Well, not really. But in some circumstances it might have helped.
Consider the civil unrest now roiling Turkey. It began over protests against the government’s plan to turn a much-beloved, historic urban park into a mosque and shopping mall. But as many news reports have indicated, the point was not simply the plan, but the high-handed and authoritarian way in which the government, and particularly Prime Minister Recep Tayyip Erdogan, simply decreed that it was going to happen. Erdogan is democratically-elected, but democracy means far more than mere majoritariansm — a point that the Prime Minister has yet to learn. As Harvard’s Dani Rodrik comments:
Mr Erdogan’s reaction stoked the fire. He was at his polarising best, threatening to turn his supporters loose on the streets, calling the protesters “bums” and Twitter “the greatest menace to society”….
Despite Mr Erdogan’s attempt to tar them as extremists, it seems clear that the bulk of the protesters are asking for basic rights: the right to assemble and protest peacefully, have a say against excessive commercialisation of public spaces, and be treated with respect and without police brutality. This is not a struggle between secularists and Islamists, as much of the western media is wont to portray it. It is abuse of power by Mr Erdogan’s government, straight and simple, that unites the protesters.
Mr Erdogan is no dictator – but his reign feels like that for a minority. At the last election his AK party won almost half the vote – another Turkey of nationalist, secularist and Kurdish votes split the rest. But Mr Erdogan has been behaving as if he has the right to define Turkishness. When he travels, he travels with a court-like retinue. When his daughter, an actress, was insulted on stage he threatened to cut all state funding to theatres.
The protesters do not just want to stop this man bulldozing a park – they want to stop him wrecking their city. Mr Erdogan has visions for Istanbul as gargantuan as his ambitions. He wants a vast mosque overlooking the Bosphorus, a third bridge to cross it named after a martial Ottoman Sultan and a huge canal that will carve through European Istanbul – not to mention the 2020 Olympic Games and the world’s biggest airport.
Hmmm…government with a gargantuan ambition to develop, unwilling to listen to communities, rejecting participatory processes. Sounds like Turkey is really in need of an environmental review statute!
It’s not so simple, of course: if you’ve got an authoritarian Prime Minister, who himself is following a history of military dictatorship, it’s hard to just graft a “TEPA” (Turkish Environmental Policy Act) onto a country. After all, one crucial way that environmental review enhances (or purports to enhance) democratic values is that citizens can challenge illegal review in court, and Turkish courts lack the popular legitimacy to make them an effective bulwark against illegal government action.

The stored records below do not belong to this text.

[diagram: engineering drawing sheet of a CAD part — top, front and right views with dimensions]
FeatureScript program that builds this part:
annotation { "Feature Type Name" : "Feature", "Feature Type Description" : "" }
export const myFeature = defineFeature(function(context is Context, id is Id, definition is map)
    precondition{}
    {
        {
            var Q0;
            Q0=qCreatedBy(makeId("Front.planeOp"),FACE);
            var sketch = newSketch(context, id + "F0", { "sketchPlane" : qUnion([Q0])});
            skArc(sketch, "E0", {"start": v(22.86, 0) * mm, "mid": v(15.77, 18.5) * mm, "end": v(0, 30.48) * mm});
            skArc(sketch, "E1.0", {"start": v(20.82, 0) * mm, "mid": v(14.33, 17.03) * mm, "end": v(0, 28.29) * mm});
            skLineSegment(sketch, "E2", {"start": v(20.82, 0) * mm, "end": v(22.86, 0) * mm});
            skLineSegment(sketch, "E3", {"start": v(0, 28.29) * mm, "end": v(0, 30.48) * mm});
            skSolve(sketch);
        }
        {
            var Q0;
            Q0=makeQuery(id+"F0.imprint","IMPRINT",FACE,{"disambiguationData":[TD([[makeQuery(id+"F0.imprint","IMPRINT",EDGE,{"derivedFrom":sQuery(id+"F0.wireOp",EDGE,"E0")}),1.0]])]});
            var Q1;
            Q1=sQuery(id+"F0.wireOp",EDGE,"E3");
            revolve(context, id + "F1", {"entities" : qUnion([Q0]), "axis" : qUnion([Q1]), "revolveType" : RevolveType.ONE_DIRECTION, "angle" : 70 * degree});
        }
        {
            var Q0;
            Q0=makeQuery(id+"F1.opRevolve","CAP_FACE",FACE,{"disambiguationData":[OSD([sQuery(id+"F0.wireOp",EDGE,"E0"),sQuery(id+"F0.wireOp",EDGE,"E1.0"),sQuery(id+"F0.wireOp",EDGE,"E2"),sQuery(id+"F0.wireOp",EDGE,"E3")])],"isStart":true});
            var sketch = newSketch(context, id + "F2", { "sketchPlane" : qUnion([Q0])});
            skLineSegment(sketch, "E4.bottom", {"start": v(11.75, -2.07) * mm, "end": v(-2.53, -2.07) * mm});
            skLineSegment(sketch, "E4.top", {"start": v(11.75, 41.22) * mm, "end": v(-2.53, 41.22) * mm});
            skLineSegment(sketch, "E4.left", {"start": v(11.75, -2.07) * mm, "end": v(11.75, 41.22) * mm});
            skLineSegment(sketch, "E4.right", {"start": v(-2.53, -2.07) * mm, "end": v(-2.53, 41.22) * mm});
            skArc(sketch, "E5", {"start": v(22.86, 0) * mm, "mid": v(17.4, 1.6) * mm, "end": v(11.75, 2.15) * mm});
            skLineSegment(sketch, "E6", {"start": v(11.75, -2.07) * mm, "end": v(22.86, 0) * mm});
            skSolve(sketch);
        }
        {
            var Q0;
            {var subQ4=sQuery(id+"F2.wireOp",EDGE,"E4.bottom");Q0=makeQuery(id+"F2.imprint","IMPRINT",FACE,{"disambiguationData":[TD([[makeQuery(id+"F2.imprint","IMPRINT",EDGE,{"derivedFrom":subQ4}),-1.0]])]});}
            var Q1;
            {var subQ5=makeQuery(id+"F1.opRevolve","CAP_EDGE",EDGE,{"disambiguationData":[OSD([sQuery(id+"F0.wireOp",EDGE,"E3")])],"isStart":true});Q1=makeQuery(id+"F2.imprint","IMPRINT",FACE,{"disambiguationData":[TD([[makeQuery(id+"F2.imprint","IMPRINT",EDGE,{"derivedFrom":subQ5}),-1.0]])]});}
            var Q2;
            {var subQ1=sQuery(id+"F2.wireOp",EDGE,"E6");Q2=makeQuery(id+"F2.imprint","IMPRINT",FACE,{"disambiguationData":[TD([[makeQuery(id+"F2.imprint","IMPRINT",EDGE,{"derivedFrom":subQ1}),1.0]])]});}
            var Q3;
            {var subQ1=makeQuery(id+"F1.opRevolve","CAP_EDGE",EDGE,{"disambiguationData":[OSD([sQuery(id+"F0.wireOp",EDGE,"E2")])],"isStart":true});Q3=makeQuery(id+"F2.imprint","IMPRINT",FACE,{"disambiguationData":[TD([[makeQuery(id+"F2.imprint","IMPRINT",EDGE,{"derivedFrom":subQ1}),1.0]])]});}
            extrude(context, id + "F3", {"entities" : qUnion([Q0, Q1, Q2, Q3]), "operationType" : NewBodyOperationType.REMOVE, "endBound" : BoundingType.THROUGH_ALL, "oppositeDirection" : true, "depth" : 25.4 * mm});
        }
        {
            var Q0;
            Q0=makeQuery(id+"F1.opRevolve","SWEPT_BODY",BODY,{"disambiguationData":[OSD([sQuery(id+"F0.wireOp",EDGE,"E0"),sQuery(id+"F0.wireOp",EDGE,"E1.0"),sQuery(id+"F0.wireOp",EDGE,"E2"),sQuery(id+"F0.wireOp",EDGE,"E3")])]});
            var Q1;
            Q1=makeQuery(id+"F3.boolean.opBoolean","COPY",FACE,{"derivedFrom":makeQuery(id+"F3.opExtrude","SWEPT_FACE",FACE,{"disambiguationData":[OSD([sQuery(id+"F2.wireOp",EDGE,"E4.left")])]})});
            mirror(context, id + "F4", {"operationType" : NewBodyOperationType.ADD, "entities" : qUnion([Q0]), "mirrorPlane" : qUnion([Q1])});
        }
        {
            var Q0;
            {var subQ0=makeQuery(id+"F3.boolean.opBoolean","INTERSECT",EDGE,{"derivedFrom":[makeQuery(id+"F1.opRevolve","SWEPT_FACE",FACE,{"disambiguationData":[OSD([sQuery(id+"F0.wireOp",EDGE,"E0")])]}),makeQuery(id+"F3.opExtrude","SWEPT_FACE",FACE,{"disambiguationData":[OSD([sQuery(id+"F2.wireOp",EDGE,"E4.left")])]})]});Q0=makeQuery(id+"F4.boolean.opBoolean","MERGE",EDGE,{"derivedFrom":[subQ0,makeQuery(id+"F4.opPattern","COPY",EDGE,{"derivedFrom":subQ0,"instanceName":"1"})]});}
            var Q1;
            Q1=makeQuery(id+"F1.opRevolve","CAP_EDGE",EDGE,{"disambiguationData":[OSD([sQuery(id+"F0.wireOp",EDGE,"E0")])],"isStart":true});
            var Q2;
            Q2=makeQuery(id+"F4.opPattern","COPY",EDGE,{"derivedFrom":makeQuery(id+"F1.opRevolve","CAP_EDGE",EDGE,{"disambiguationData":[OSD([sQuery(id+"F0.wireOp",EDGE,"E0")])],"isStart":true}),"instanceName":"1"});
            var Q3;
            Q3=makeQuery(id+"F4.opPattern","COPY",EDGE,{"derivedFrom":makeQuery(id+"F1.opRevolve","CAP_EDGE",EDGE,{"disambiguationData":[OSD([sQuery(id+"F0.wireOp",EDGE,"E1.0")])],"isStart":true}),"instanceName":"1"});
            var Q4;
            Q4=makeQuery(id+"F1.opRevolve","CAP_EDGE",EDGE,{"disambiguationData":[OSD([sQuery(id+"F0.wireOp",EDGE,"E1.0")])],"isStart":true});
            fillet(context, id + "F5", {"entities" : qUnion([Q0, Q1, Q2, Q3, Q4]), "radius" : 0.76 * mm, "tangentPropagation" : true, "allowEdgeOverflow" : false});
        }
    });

In any event, Erodgan seems committed to going in the opposite direction, pushing “environmental” legislation that may well end up degrading the nation’s ecological resources and further limiting public participation.
Still, the Turkish situation points to something of an irony: although we normally associate environmental statutes with more developed countries, NEPA-style review could play a role in fostering the sort of political participation and transparent process that a truly advanced democracy requires. How to get there? The Pelosi Amendment already prohibits American support for World Bank projects that do not undergo enviuronmental review, but as far as I can tell, it focuses on the substantive aspects of such review rather than the procedural facets such as public participation and judicial review . (It is also relatively weak because the US can abstain from World Bank proposals, allowing them to move forward.) Perhaps a tightening of the Amendment, requiring American opposition to World Bank funding without the sorts of participation-enhancers characteristic of US environmental review, might be worth exploring.